#### EXTRACT TO READ
=== Section Start ===


    I have a decent-paying semi-flexible job. I also have a passport. I used it to go to Canada for 4 days a few years ago. That was all I could afford.


  5. This is an awful article. Why in the world would a journalist use a tourist board spokesman as a source without using the article to question the assumptions?

    "Americans are comfortable in their own environment," Bommarito said.

    That's a broad generalization. While completely unscientific, I know many people, myself included, that would love to travel overseas and not just Europe. Many people I know would love to visit parts of Asia, Africa. But everyone I know can't.

    1. Money. Flights are outrageous for overseas. There is no way I can justify in my budget 1700+ for airfare, when I could drive somewhere for less. Or even fly either in America or head to Canada, Mexico or Costa Rica for significantly less. I also do not have the time to pull together information for the cheaper places to stay, like home stays.

    2. And that brings us to Time. Yes, I get two weeks of paid vacation a year. Do I ever take it? Nope. No one in my office does because we are all afraid of being laid off if that starts again. So I take long weekends every now and then and carry over my vacation each year. Sure, next year some one is going to tell me to use it or lose it, but I am going to lose it because I won't risk it.

    3. Language barriers. For me, I only know a smattering of one other language (Spanish). I realize that one does not need to know the language, but I think it's not as fun if at least one of your traveling companions doesn't know a little. I know I had a lot more fun in Quebec b/c my husband knew French. At our bed and breakfast, the owner knew very little English so it was fun to tell him what the English words were when he was caught up short and the same for my husband to learn more French.

    Again, horrendous article. Thanks for calling it out.

  6. 5:55....seriously? "I live on the East Coast; Canada is driving distance" Check out a map. Last I looked, anyone living in the upper United States has Canada easily within driving distance.

    You must have been silly enough to go to law school.

  7. @ 3:17 p.m

    Uh, by "driving distance" I mean I live close enough to get up to Montreal or Quebec in a few hours, making those Canadian cities viable "long weekend" destinations. Canada is not a viable long weekend trip if you live down south - it'll take you too long to get there. Similarly, of course one can technically drive to Mexico from anywhere in the US (or, for that matter, Canada) - but from where I live, Mexico is too far away to make a "long weekend" feasible.

=== Section End ===

Dataset entries:
=== Section Start ===

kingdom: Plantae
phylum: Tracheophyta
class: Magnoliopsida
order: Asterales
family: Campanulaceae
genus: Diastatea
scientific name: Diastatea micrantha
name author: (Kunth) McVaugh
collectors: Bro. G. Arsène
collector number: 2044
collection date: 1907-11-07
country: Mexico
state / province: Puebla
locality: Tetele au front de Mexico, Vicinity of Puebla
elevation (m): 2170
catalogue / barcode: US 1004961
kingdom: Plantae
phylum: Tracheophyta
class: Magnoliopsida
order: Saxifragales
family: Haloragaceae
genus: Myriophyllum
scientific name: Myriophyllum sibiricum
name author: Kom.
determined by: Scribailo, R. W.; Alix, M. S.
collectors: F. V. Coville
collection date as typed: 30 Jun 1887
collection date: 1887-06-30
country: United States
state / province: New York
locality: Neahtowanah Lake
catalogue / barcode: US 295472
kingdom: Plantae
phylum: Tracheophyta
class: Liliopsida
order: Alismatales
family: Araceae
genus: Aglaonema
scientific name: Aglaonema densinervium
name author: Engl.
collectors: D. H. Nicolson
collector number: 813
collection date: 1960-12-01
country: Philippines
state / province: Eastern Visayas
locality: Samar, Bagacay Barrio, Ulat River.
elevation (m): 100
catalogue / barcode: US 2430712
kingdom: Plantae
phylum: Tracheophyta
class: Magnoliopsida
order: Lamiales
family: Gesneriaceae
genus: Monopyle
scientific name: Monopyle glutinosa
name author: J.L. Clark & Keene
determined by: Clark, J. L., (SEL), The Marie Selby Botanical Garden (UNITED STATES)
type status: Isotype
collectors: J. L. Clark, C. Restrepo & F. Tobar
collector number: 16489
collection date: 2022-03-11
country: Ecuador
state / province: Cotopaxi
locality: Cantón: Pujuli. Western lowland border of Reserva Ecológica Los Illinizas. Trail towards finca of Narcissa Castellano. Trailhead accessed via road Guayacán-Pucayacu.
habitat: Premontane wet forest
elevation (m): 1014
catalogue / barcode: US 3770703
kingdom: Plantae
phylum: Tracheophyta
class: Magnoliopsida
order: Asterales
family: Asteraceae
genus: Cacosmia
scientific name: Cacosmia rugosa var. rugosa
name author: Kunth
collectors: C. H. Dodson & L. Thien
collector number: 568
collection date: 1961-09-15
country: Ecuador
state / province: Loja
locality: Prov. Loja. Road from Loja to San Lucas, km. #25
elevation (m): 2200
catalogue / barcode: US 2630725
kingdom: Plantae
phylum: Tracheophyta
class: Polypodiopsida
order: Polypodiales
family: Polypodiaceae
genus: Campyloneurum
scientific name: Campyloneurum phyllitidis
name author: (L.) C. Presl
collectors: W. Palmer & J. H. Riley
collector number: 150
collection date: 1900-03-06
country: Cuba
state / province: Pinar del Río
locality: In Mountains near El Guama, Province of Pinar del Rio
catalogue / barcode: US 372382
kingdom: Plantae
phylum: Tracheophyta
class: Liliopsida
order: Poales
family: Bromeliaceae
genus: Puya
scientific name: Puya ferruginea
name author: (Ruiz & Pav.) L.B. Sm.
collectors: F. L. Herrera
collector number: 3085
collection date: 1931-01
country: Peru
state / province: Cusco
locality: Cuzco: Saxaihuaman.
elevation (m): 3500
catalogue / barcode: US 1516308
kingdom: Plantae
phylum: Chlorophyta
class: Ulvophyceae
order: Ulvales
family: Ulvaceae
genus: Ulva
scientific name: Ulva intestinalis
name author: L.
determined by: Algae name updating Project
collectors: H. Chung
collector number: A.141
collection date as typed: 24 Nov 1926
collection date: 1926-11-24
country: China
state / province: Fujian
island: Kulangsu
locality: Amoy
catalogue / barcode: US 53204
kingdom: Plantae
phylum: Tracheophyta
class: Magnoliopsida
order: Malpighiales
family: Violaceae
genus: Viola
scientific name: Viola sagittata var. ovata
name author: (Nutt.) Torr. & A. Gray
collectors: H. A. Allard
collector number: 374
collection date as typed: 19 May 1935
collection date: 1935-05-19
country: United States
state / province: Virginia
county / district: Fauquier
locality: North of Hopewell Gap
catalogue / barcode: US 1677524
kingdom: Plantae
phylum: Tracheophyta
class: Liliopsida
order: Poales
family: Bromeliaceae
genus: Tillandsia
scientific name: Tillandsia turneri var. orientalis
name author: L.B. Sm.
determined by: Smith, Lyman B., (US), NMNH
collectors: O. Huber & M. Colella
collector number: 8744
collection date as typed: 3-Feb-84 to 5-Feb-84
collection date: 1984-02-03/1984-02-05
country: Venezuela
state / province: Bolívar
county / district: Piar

=== Section End ===

#### WHAT IS EXPECTED
Please answer these questions from the comment thread, one answer per line, numbered to match.
1. How long was the trip to Canada described in the opening paragraph?
2. How much paid vacation a year is mentioned in the point labeled "Time"?
3. Which two Canadian cities are named as reachable within a few hours' drive?
The dataset entries are separate material and have no connection to the comment thread.

#### SOLVED PROBLEM
1. 4 days
2. Two weeks
3. Montreal and Quebec